▶ [What you need to do] Report the lines of the material that carry the string "back".

▶ [Available data]
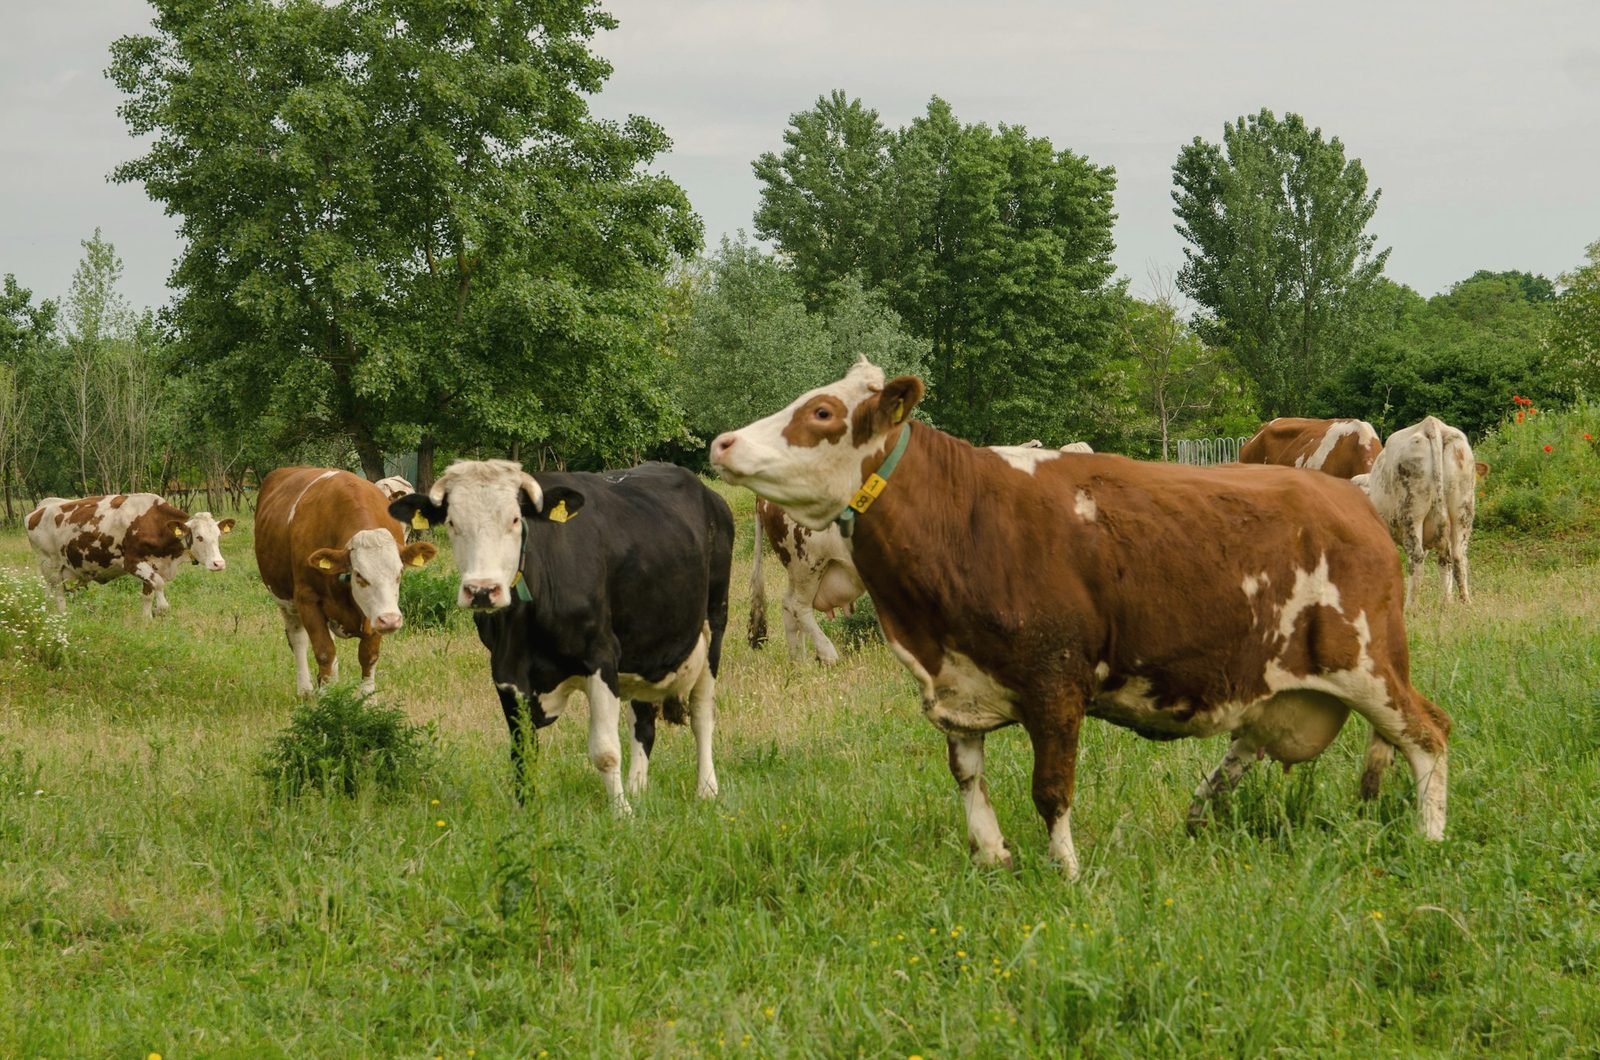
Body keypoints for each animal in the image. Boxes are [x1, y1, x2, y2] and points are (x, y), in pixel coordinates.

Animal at [25, 494, 234, 618]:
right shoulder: (132, 562)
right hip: (50, 565)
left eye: (218, 536)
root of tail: (40, 508)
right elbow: (159, 585)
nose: (219, 563)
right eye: (199, 537)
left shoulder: (153, 565)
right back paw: (62, 617)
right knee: (59, 595)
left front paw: (146, 621)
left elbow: (148, 594)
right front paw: (160, 609)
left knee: (49, 593)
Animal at [255, 468, 438, 695]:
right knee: (298, 639)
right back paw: (305, 689)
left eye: (399, 572)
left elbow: (368, 656)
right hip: (284, 600)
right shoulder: (307, 599)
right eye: (359, 575)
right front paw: (327, 699)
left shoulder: (374, 612)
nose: (390, 620)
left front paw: (367, 699)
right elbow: (324, 652)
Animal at [387, 460, 734, 811]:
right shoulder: (505, 671)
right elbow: (522, 750)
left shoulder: (602, 656)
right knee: (644, 722)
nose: (482, 590)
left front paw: (621, 812)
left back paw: (707, 789)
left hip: (714, 622)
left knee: (702, 714)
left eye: (515, 519)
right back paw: (638, 788)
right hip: (645, 644)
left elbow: (606, 750)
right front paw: (525, 810)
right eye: (452, 522)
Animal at [748, 497, 865, 664]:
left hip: (796, 571)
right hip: (807, 564)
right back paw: (828, 655)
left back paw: (799, 662)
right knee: (797, 605)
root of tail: (760, 498)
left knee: (787, 603)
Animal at [1350, 416, 1487, 607]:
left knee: (1417, 559)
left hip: (1411, 513)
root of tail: (1431, 424)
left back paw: (1411, 606)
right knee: (1457, 558)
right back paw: (1458, 603)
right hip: (1462, 511)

▶ [Task output]
right back paw: (62, 617)
right back paw: (305, 689)
left back paw: (707, 789)
right back paw: (638, 788)
right back paw: (828, 655)
left back paw: (799, 662)
left back paw: (1411, 606)
right back paw: (1458, 603)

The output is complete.